Wang He: Are the deep-rooted problems in Chinese A-shares able to be saved by the “Nine National Policies”?

On April 12, the Chinese Communist Party (CCP) introduced the “Nine Measures for the Nation” (Opinions of the State Council on Strengthening Supervision and Prevention of Risks to Promote High-Quality Development of the Capital Market), followed by the release of over twenty supporting documents by the China Securities Regulatory Commission and stock exchanges, gradually implementing the “1+N” policy system in the capital market.

Different from the previous two editions of the “Nine Measures for the Nation” in 2004 and 2014, this time it focuses on strengthening supervision and risk prevention. Authorities are well aware of the flaws in the Chinese stock market that have harmed investors. Without significant actions, investors would not be eager to participate, hence the proposal to strictly control the approval of initial public offerings, enhance continuous supervision of listed companies (emphasizing restrictions on reducing holdings and strengthening dividends), intensify delisting supervision, highlight investor protection, among other measures targeting the flaws in the A-shares market.

However, the deep-rooted problems in the A-shares market demand more than the current “Nine Measures for the Nation.” Fundamental institutional reform is necessary, which involves significant adjustments to the economic policies of the authorities.

Both the stock market and bond market, the main components of the capital market, have serious discrimination against private enterprises. Without addressing the issue of substantive equality for private enterprises, there is no way forward for the Chinese capital market.

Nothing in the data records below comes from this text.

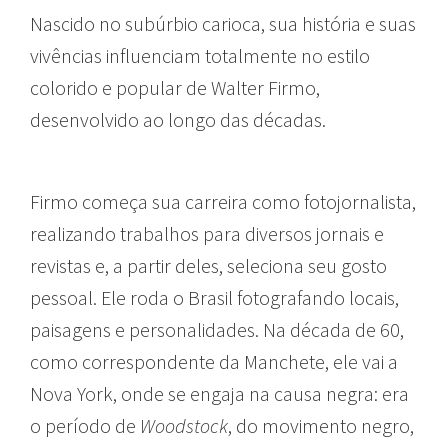
Nascido no subúrbio carioca, sua história e suas
vivências influenciam totalmente no estilo
colorido e popular de Walter Firmo,
desenvolvido ao longo das décadas.
Firmo começa sua carreira como fotojornalista,
realizando trabalhos para diversos jornais e
revistas e, a partir deles, seleciona seu gosto
pessoal. Ele roda o Brasil fotografando locais,
paisagens e personalidades. Na década de 60,
como correspondente da Manchete, ele vai a
Nova York, onde se engaja na causa negra: era
o período de
Woodstock
, do movimento negro,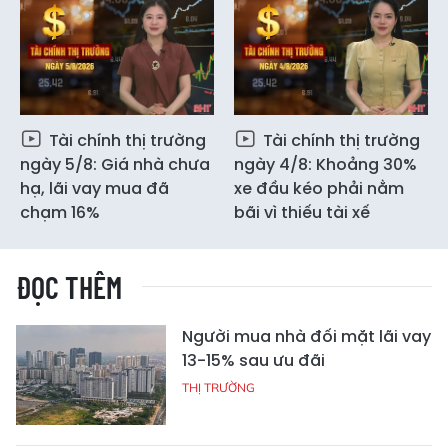
Tài chính thị trường
Tài chính thị trường
ngày 5/8: Giá nhà chưa
ngày 4/8: Khoảng 30%
hạ, lãi vay mua đã
xe đầu kéo phải nằm
chạm 16%
bãi vì thiếu tài xế
ĐỌC THÊM
Người mua nhà đối mặt lãi vay
13-15% sau ưu đãi
THỊ TRƯỜNG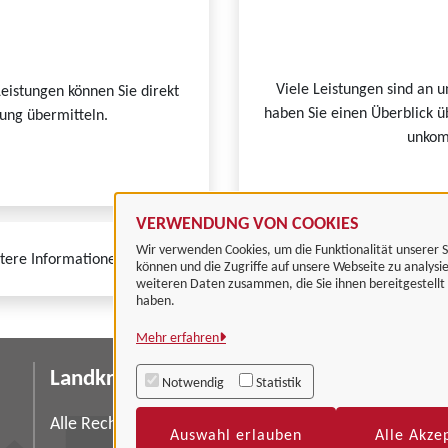
Viele Leistungen sind an u
Leistungen können Sie direkt
haben Sie einen Überblick ü
tung übermitteln.
unkomp
VERWENDUNG VON COOKIES
Wir verwenden Cookies, um die Funktionalität unserer S
tere Informationen zur BundID finden Sie auf der
FAQ-Seite des Bund
können und die Zugriffe auf unsere Webseite zu analysi
weiteren Daten zusammen, die Sie ihnen bereitgestell
haben.
Mehr erfahren
Landkreis Göttingen
I
Notwendig
Statistik
Da
Alle Rechte vorbehalten
Auswahl erlauben
Alle Akze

Regarding the stock market, its essence lies in optimizing resource allocation, not lifting state-owned enterprises out of poverty. Despite the fewer numbers of state-owned (including central and local) listed companies compared to private enterprises, their market value accounts for nearly half of A-shares. However, listed state-owned enterprises are not favored in the stock market, falling into the category of “three lows” (low valuation, low stock prices, low liquidity). The valuation and trading activity of state-owned enterprises significantly lag behind the overall A-share market.

Turning to the bond market, there are over 3,200 bond-issuing enterprises, with state-owned enterprises comprising 86%. Private enterprise bond issuance peaked in 2016, but has been declining annually since then. Private enterprise bond financing has been disproportionately low compared to the overall bond market.

As of July 21, 2023, the outstanding amount of bonds issued by private enterprises accounted for only 3.94% of the total. The disparity in bond financing between different types of enterprises raises concerns about fairness and equality in the market.

On the same day the “Nine Measures for the Nation” were introduced, the three major stock exchanges planned to cease disclosing real-time data, undermining the confidence of domestic and foreign investors in the Chinese capital market.

The CCP’s purpose in implementing the “Nine Measures for the Nation” was to boost investor confidence. However, the simultaneous adjustment of real-time trading information disclosure mechanisms by the Shanghai, Shenzhen, and Hong Kong stock exchanges aimed to reduce market volatility, sparking worries about data transparency among investors. Without transparency, fair trading is compromised.

Stevan Tam, Research Director at Fulbright Securities in Hong Kong, expressed concerns about the reduced transparency regarding cross-border trading information disclosure. The secrecy surrounding this decision raises skepticism among both domestic and foreign investors.

Last year, the CCP’s Politburo emphasized the need to revitalize the capital market and restore investor confidence. Despite subsequent policy measures, the desired effects have not materialized. The “Nine Measures for the Nation” sought to address critical issues in the stock market but inadvertently triggered panic among investors due to associated policies regarding the delisting of small-cap stocks.

The release of the accompanying document on strictly implementing the delisting system led to a significant market downturn, with thousands of companies experiencing substantial declines. The ambiguity surrounding the situation failed to reassure investors.

At a time when the Chinese economy is fragile and investors are apprehensive, the CCP’s attempts to stabilize sentiment through policies like the “Nine Measures for the Nation” without addressing the root causes may prove counterproductive. The lack of genuine solutions and emphasis on superficial improvements alongside increased information control could exacerbate the current situation.

Overall, there are uncertainties looming over the efficacy of the “Nine Measures for the Nation,” raising questions about the CCP’s true intentions and its impact on market dynamics. Without concrete reforms and transparent actions, the measures risk undermining investor confidence and impeding the desired revitalization of the A-shares market.